May 22, 1885 : John M. Webb’s name appears with Patton’s as co-publisher and editor. Webb, an influential Democrat, will play a major role in the paper’s future.
Sept. 28, 1886 : J.A. Caldwell and Charles Underwood take the helm.
July 25, 1887: Fire destroys North Phelps Street print shop.
Dec. 22, 1887: At sheriff’s sale, William F. Maag purchases The Vindicator nameplate and remnants of the print shop. Maag attended the auction as a spectator and had no intention of purchasing the newspaper, but his opening bid was the only one. He persuades Webb, a past editor, to be his partner.
June 8, 1888: Weekly Vindicator resumes publication; Webb and Maag, “publishers and proprietors.”
Sept. 3, 1889: Investors organize Vindicator Printing Co. with $20,000 capital. Officers are Maag, Webb, John H. Clarke and Judge D.M. Wilson.
Sept. 23, 1889: The paper shifts to daily publication as the Evening Vindicator; Vol. 1 No. 1 is four pages. Maag shifted from a weekly to a daily paper to compete with The Telegram, an evening paper organized by local business interests.
Jan. 2, 1890:Webb is president and managing editor, Maag business manager and treasurer.
Feb. 22, 1893: John M. Webb dies.
March 25, 1893: The Vindicator leaves 12-13 S. Phelps St. when a new building is finished on the southwest corner of Boardman and Phelps streets.
March 7, 1896: First printing using Mergenthaler typesetters. The Linotype ends laborious hand-composition and speeds production.
Spring 1896: The Vindicator exposes the bigoted American Protective Association. Courageous Republicans break ranks, help a Democrat mayor, Edmund H. Moore, and stop the APA’s takeover of the city.
June 7, 1896: Vindicator publishes first Sunday issue, competing with the Republican Telegram, which was founded in 1885 by merging The Youngstown News Register, Youngstown Daily News and Sunday Morning.
1900: The Vindicator becomes a charter member of the reorganized Associated Press.
Jan. 16, 1900: Youngstown Arc Engraving chartered with $25,000 capital. Principals included Maag and Clark. Arc will do the paper’s engraving of photographs for most of the century.
April 7, 1901: The Vindicator is the first newspaper in the nation to publish a color photograph.
Sept. 19, 1913: New Goss Sexduble press is the largest press in Ohio.
April 10, 1924: William F. Maag dies at 74. Son William F. Maag Jr., managing editor, becomes general manager and, later, editor and publisher.

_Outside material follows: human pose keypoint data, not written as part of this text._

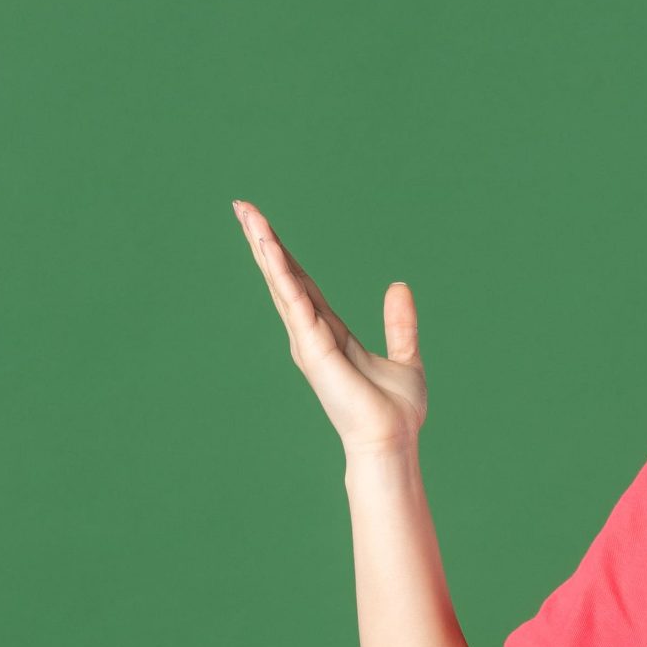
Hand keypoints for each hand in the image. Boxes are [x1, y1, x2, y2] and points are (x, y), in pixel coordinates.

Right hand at [232, 199, 426, 454]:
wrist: (392, 441)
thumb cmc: (396, 412)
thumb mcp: (405, 357)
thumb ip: (400, 324)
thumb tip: (398, 286)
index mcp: (329, 332)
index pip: (302, 282)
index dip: (284, 253)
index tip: (263, 223)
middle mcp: (312, 334)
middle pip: (283, 276)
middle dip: (263, 240)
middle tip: (241, 205)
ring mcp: (309, 341)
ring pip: (283, 284)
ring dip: (266, 249)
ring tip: (248, 216)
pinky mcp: (314, 350)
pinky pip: (295, 304)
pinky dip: (282, 276)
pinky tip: (270, 249)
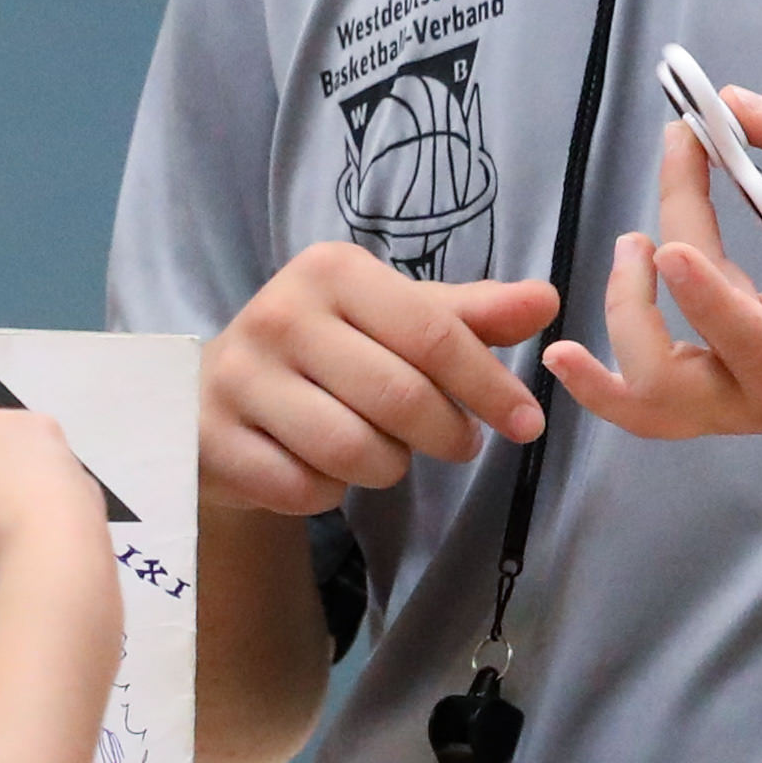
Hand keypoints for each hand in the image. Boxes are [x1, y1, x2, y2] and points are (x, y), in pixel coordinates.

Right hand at [203, 241, 555, 514]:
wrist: (219, 394)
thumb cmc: (330, 350)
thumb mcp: (397, 320)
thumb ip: (469, 316)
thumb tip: (546, 301)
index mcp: (331, 270)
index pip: (433, 334)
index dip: (490, 385)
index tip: (528, 425)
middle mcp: (279, 312)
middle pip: (400, 398)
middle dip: (445, 434)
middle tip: (459, 443)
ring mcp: (240, 376)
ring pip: (354, 451)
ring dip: (387, 466)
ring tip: (383, 449)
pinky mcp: (215, 439)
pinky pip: (306, 489)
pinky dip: (330, 492)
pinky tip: (321, 467)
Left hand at [547, 88, 761, 438]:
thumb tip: (729, 105)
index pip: (746, 334)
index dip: (700, 292)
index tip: (666, 243)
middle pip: (672, 382)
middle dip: (635, 310)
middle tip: (643, 236)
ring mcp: (746, 407)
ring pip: (649, 408)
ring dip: (614, 338)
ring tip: (626, 252)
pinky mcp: (728, 399)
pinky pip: (654, 405)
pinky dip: (607, 380)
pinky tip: (566, 352)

July 2, 1936: William F. Maag Jr. buys the Telegram from Scripps-Howard. Public disapproval of the Telegram’s Ku Klux Klan leaning and the trial of top executives for padding circulation and defrauding advertisers had irreparably harmed it. This was a key date in The Vindicator’s decades-long battle against the Ku Klux Klan.
July 25, 1937: First issue of The Vindicator published in the Telegram Building Scripps-Howard built in 1931 at Boardman and Chestnut streets.
March 27, 1938: “The People’s Paper” motto appears on Page 1 for the first time.
Feb. 29, 1968: William F. Maag Jr., editor and publisher, dies at 84. His nephew, William J. Brown, general manager, becomes publisher and president of The Vindicator Printing Company. Brown vowed that the paper would remain committed to the city’s downtown.
Nov. 3, 1969: Work begins on a new production facility across Boardman Street from the present building. An 18-unit Goss Mark II press rolls for the first time in December 1972.
Aug. 14, 1981: Publisher William J. Brown dies at 68. His widow, Betty H., becomes editor and publisher, and president and treasurer of The Vindicator Printing Company. Their son, Mark A. Brown, is business manager and assistant treasurer. Brown’s sister, Elizabeth M., continues as vice president and secretary.
April 1988: The news staff moves to the production building, and a $4-million state-of-the-art, ergonomic newsroom.
Oct. 28, 1990: The Vindicator unveils its first top-to-bottom re-design since 1937.
Sept. 4, 1999: First issue of the Saturday morning Vindicator.
January 2000: Debut of Vindy.com.
Nov. 15, 2004: Start of conversion to morning publication for the daily Vindicator.
December 12, 2009: Debut of Neighbors.